So, I wrote a letter to Commentary Magazine:
When I began reading Peter Loatin’s review of Rebecca Goldstein’s new novel 36 Arguments for the Existence of God, I realized I had to start a list. A list of new words I’d never heard or read before and words I’d seen before but never bothered to define. This is a task I’ve been postponing for quite some time, probably since I learned to read some 59 years ago. I’ve always sort of trusted that unusual words would eventually work themselves into my conscious vocabulary over the years if it seemed important.
The words are apodictic, tropism, fustian, adumbrate and asymtotic. Well, I don’t strictly need to educate myself on adumbrate, it’s self-explanatory in context, and I still have no intention of ever using it in a sentence. As for tropism, I long ago decided it can stay in the undefined file forever. So can the others, come to think of it. So much for the list.
But I have to ask Mr. Loatin and Mr.

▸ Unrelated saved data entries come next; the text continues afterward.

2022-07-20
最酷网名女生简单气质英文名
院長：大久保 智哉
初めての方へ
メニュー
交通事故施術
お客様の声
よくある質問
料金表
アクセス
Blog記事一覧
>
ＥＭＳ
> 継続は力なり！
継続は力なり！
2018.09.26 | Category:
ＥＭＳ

Loatin’s editor if those words were really necessary to the review or whether it’s possible they may interfere with its purpose. Why, by the way, is fustian associated with academia? Guess I’ll have to look that one up.
I still want to read the book, though, which is where I was when I started to read the review. I am not so easily discouraged.
Yours truly,
Do you think they'll publish it? Do they notify you when they publish a letter? Who cares? Well, I'd like it if they published it. Maybe they'll ask me to do the next book review. Oh, stop it.